The study -- which was funded by AstraZeneca -- and an accompanying editorial have been published online in the Journal of the American Medical Association (Winslow, Wall Street Journal, 3/14). They will appear in the April 5 issue of JAMA.
Lead researcher Steven Nissen, interim chair of cardiology at the Cleveland Clinic, said he was "very surprised" by the findings, adding, "The thinking was if you got the bad cholesterol low enough you wouldn't form new plaque, but you couldn't get rid of the plaque that was already there.
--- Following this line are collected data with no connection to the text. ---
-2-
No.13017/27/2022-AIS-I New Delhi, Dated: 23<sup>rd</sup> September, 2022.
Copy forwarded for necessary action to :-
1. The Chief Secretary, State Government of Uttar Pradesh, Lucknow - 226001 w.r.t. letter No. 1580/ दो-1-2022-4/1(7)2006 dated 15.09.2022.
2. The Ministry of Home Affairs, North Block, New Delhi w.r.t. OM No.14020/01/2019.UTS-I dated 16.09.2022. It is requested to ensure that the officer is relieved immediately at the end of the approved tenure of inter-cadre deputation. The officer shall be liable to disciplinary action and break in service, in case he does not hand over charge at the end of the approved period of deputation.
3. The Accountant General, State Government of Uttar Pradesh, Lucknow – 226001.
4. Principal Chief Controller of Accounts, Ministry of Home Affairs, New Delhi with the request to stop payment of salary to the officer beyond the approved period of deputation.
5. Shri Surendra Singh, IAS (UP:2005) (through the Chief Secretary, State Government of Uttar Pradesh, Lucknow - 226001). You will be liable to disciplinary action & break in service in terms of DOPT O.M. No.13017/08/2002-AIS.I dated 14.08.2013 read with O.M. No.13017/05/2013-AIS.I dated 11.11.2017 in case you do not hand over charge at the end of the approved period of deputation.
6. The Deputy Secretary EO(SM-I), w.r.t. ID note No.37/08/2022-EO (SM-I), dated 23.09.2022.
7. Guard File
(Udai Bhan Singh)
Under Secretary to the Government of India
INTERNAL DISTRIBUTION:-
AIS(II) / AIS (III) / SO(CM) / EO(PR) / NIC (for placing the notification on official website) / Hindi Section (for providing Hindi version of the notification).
But we showed you could." Nissen said, "This may be the beginning of a real revolution in the treatment of heard disease. ... It's very exciting" (Washington Post, 3/14).
However, Nissen cautioned that the findings are "preliminary" and "by no means sufficient to alter" treatment guidelines (Wall Street Journal, 3/14). In addition, Nissen noted that "such high doses of Crestor" could elevate concerns about its side effects, which include potential muscle and kidney damage.
No participants in the new study experienced such side effects, he said (Gellene, Los Angeles Times, 3/14).
Robert Eckel, president of the American Heart Association, said, "We now have enough evidence to make the case for getting LDL below 70 for patients with heart disease" (Sternberg, USA Today, 3/14).
Frank Sacks of the Harvard School of Public Health said the study "is full of potential problems" because it did not use a control group. "There is no way to know really what is going on" in the absence of a control group, he said.
Elizabeth Nabel, director of the National Heart, Lung and Blood Institute, said, "This is a proof-of-principle study. It adds the next chapter in the story of lowering cholesterol" (Washington Post, 3/14).
According to the Journal, researchers decided it would be unethical to give a lower dose of the drug to patients enrolled in the study.
Sidney Wolfe, director of the Health Research Group at Public Citizen, said in a statement that Crestor should not be prescribed because of safety concerns and that other statins likely would achieve the same benefit (Wall Street Journal, 3/14).
Free full text of the study is available online.
The editorial also is available online.
Several broadcast programs reported on the Crestor study:
- ABCNews' "World News Tonight": The segment includes comments from Christopher Cannon, a physician at Brigham and Women's Hospital; Lee Green, a physician in the Department of Family Medicine at the University of Michigan; Nissen; and a study participant (Stark, "World News Tonight," ABCNews, 3/13).
- CBS' "Evening News": The segment includes comments from Nissen and a study participant (Kaledin, "Evening News," CBS, 3/13). The complete segment is available online in RealPlayer.
- NBC's "Nightly News": The segment includes comments from Nissen (Bazell, "Nightly News," NBC, 3/13). The complete segment is available online in Windows Media.
- NPR's "All Things Considered": The segment includes comments from Roger Blumenthal, director of the Johns Hopkins Ciccarone Center for the Prevention of Heart Disease, and Nissen (Knox, "All Things Considered," NPR, 3/13). The complete segment is available online in RealPlayer.